▶ Aim of the task:
Scan the records for the word "SAGA". Return each line where it is found.

---------- Provided data

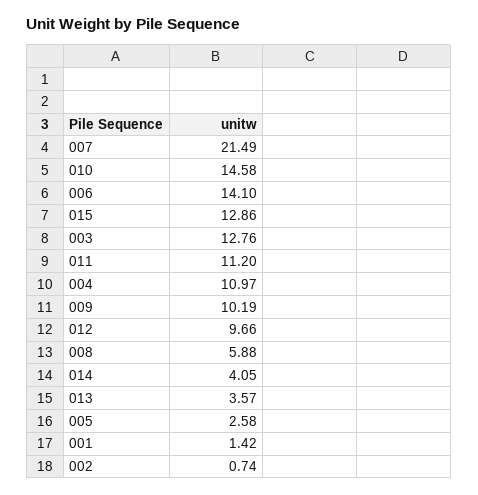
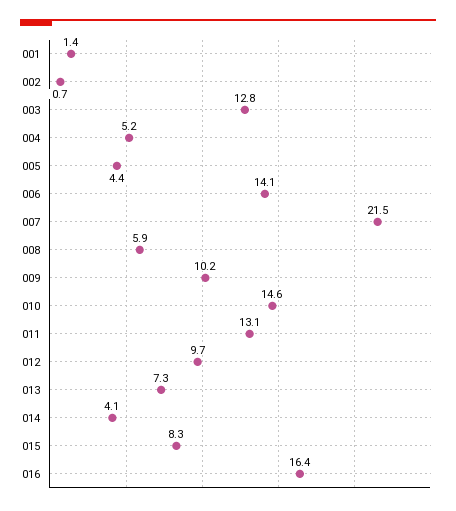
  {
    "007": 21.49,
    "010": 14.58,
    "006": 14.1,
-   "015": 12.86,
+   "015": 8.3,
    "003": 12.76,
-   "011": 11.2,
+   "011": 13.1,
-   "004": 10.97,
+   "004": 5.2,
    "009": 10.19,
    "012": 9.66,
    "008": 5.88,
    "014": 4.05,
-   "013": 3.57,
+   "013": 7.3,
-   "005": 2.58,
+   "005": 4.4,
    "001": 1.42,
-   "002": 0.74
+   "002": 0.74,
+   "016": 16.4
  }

--------------------
---------- Provided data

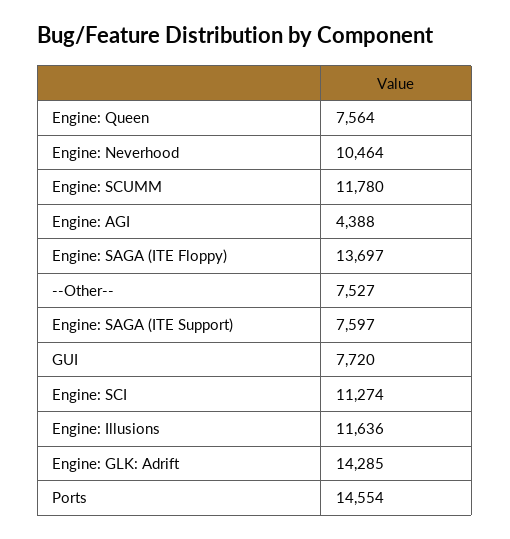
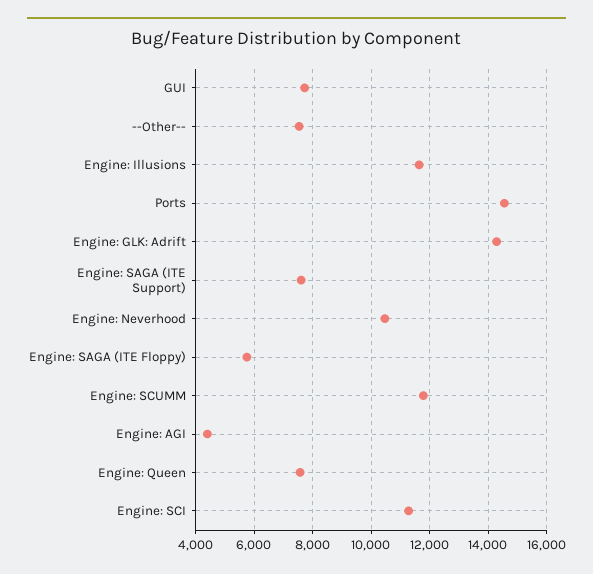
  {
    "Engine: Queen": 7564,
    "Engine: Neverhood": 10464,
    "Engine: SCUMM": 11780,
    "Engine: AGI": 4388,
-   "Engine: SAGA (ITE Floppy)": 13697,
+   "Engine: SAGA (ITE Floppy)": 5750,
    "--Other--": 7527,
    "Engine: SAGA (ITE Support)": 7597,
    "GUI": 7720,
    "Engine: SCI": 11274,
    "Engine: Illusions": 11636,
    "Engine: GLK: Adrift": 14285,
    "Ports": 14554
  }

--------------------

▶ Result of the task:
-   "Engine: SAGA (ITE Floppy)": 13697,
+   "Engine: SAGA (ITE Floppy)": 5750,
    "Engine: SAGA (ITE Support)": 7597,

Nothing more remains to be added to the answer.